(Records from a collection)
************
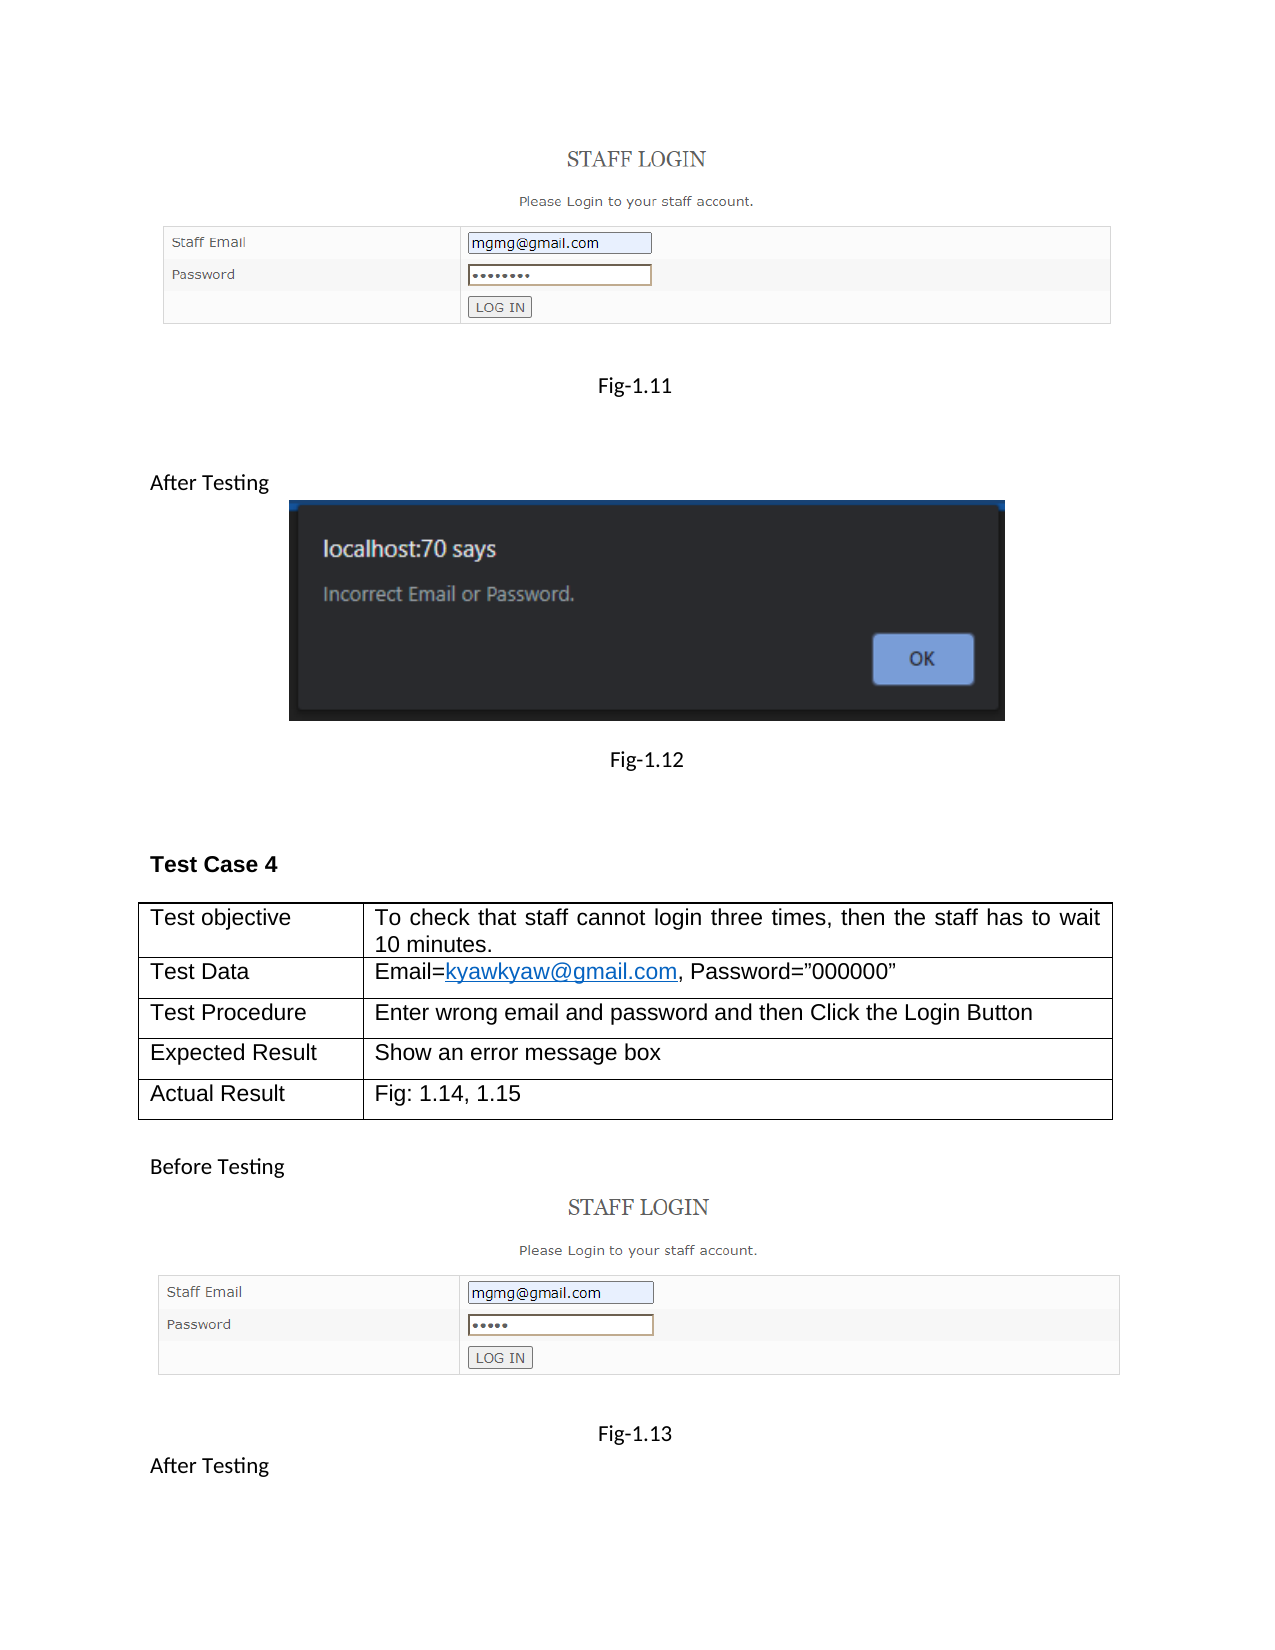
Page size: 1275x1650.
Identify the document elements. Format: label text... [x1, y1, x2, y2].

text Fig-1.12 [150, 745, 1144, 773]
picture [150, 131, 1125, 347]
text Fig-1.13 [150, 1419, 1144, 1447]
text Test Case 4 [150, 851, 1144, 878]
table_cell Test Data [139, 958, 363, 998]
text After Testing [150, 1451, 1144, 1479]
table_cell Email=kyawkyaw@gmail.com, Password=”000000” [364, 958, 1112, 998]
table_header To check that staff cannot login three times, then the staff has to wait 10 minutes. [364, 904, 1112, 957]
text Fig-1.11 [150, 371, 1144, 399]
picture [289, 500, 1005, 721]
text Before Testing [150, 1152, 1144, 1180]
table_cell Show an error message box [364, 1039, 1112, 1079]
table_cell Actual Result [139, 1080, 363, 1119]
table_header Test objective [139, 904, 363, 957]
table_cell Enter wrong email and password and then Click the Login Button [364, 999, 1112, 1038]
picture [150, 1184, 1125, 1394]
table_cell Fig: 1.14, 1.15 [364, 1080, 1112, 1119]
table_cell Test Procedure [139, 999, 363, 1038]
table_cell Expected Result [139, 1039, 363, 1079]
text After Testing [150, 468, 1144, 496]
************
### TASK
What you return must be the entries above, exactly as they appear, without any pictures.

### OUTPUT BELOW
Page size: 1275x1650.
Identify the document elements. Format: label text... [x1, y1, x2, y2].

text Fig-1.12 [150, 745, 1144, 773]
picture [150, 131, 1125, 347]
text Fig-1.13 [150, 1419, 1144, 1447]
text Test Case 4 [150, 851, 1144, 878]
table_cell Test Data [139, 958, 363, 998]
text After Testing [150, 1451, 1144, 1479]
table_cell Email=kyawkyaw@gmail.com, Password=”000000” [364, 958, 1112, 998]
table_header To check that staff cannot login three times, then the staff has to wait 10 minutes. [364, 904, 1112, 957]
text Fig-1.11 [150, 371, 1144, 399]
picture [289, 500, 1005, 721]
text Before Testing [150, 1152, 1144, 1180]
table_cell Show an error message box [364, 1039, 1112, 1079]
table_cell Actual Result [139, 1080, 363, 1119]
table_header Test objective [139, 904, 363, 957]
table_cell Enter wrong email and password and then Click the Login Button [364, 999, 1112, 1038]
picture [150, 1184, 1125, 1394]
table_cell Fig: 1.14, 1.15 [364, 1080, 1112, 1119]
table_cell Test Procedure [139, 999, 363, 1038]
table_cell Expected Result [139, 1039, 363, 1079]
text After Testing [150, 468, 1144, 496]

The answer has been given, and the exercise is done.